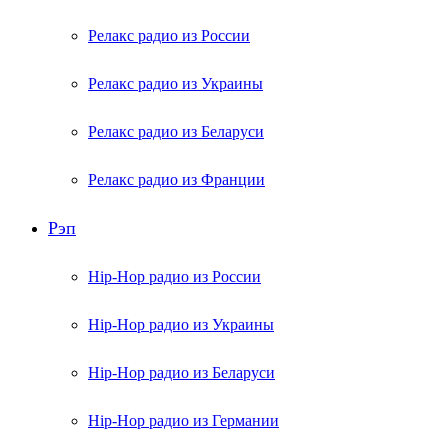
Релакс радио из России
Релакс радио из Украины
Релакс радио из Беларуси
Релакс радио из Франции
Рэп
Hip-Hop радио из России
Hip-Hop радио из Украины
Hip-Hop радио из Беларуси
Hip-Hop радио из Германии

——————

## REQUIRED WORK
Reproduce every line of text from the records above word for word, with no changes. Leave the pictures out of your answer.

## EXPECTED ANSWER
Релакс радио из России
Релакс радио из Украины
Релакс радио из Беларуси
Релакс радио из Франции
Рэп
Hip-Hop радио из России
Hip-Hop радио из Украины
Hip-Hop радио из Беларуси
Hip-Hop радио из Германии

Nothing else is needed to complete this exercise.